La conversation se termine dans une atmosphère palpable. Ce sont bien les voix de mes parents, à l’autre bout du fil, mais je ne les reconnais pas. Je savais qu’une expérience Erasmus pouvait changer la vision du monde qu’on pouvait avoir, mais c’est au-delà de ça. Ils sont animés par une terreur intrinsèque qui me frappe en plein cœur. J’ai la sensation de chuter. Je perds mes appuis, le couloir de la fac tournoie autour de moi, les lumières clignotent et les bruits environnants bourdonnent dans mes oreilles. Ma respiration s’accélère mais je ne sens pas l’oxygène atteindre mes poumons. Très vite, mon esprit s’emmure entre mes côtes et je sens les paumes de mes mains contre le carrelage froid. Un homme me pose une question dans une langue qui m’échappe.

— Je ne parle pas finnois, parviens-je à articuler.

— Avez-vous besoin d’aide ? répète-t-il en anglais timidement.

Les murs se figent. Je sèche mes larmes d’un revers de la main et me relève tant bien que mal en m’appuyant sur lui. Je le fixe sans parvenir à répondre et m’éclipse.

La journée se déroule dans un brouillard. J’empaquète quelques vêtements et souvenirs.

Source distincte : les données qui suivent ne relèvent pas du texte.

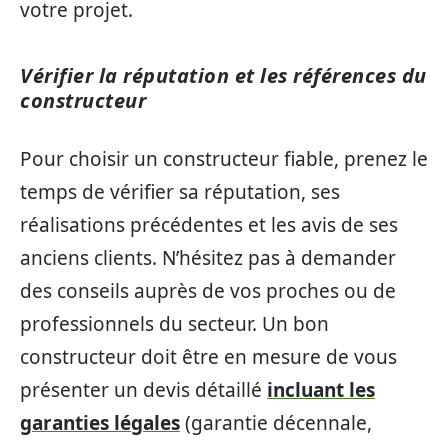
votre projet.
Vérifier la réputation et les références du
constructeur
Pour choisir un constructeur fiable, prenez le
temps de vérifier sa réputation, ses
réalisations précédentes et les avis de ses
anciens clients. N’hésitez pas à demander
des conseils auprès de vos proches ou de
professionnels du secteur. Un bon
constructeur doit être en mesure de vous
présenter un devis détaillé
incluant les
garanties légales
(garantie décennale,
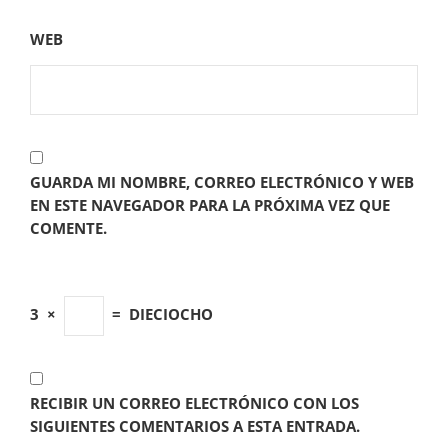
WEB
GUARDA MI NOMBRE, CORREO ELECTRÓNICO Y WEB
EN ESTE NAVEGADOR PARA LA PRÓXIMA VEZ QUE
COMENTE.
3
×
=
DIECIOCHO
RECIBIR UN CORREO ELECTRÓNICO CON LOS
SIGUIENTES COMENTARIOS A ESTA ENTRADA.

Je laisse les photos sur mes murs, les draps sur mon lit. Avant de claquer la porte d’entrée, je pose mes clés sur la table de la cuisine et je toque à la porte de la chambre de Rikki. Pas de réponse. Je pousse le battant entrouvert. La pièce a été partiellement dépouillée, comme la mienne. Elle est partie sans dire au revoir, comme si ces derniers mois passés avec moi ne comptaient déjà plus.

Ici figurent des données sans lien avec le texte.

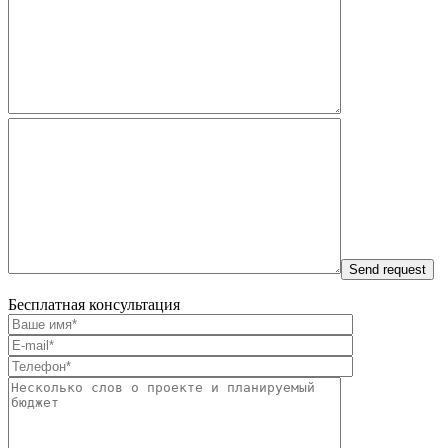
Бесплатная консультация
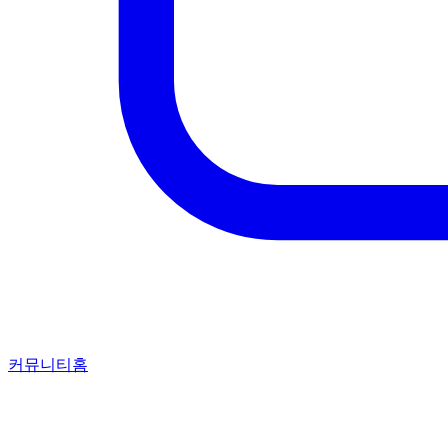
커뮤니티홈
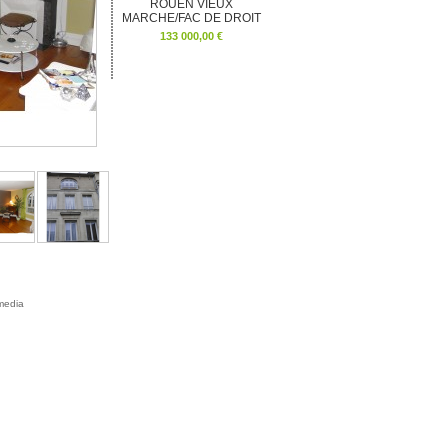
ROUEN VIEUX
MARCHE/FAC DE DROIT
133 000,00 €
media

Je récupère mes clefs sans trop comprendre pourquoi et je m’en vais pour l’aéroport. Là, une foule d’étudiants qui cherchent à rentrer chez eux. Beaucoup de Finlandais, et des internationaux. Je retrouve Léo, à la mine dépitée, et je reconnais Joanna, du sitsit. Il y a encore quelques jours, je m’adressais à ces camarades comme à des frères et sœurs, avec une proximité singulière que je n’aurais jamais eue si facilement en France. Le lien qui nous unissait s’est brisé. Plus aucun ne rit. Plus aucun ne vit.

Douze jours. Encore douze jours pour nous sur cette Terre. Mais ils sont tous déjà morts.

Quand l’hôtesse appelle les derniers passagers pour embarquer sur le vol en direction de Helsinki, je jette mon sac sur mon épaule et prend la direction opposée.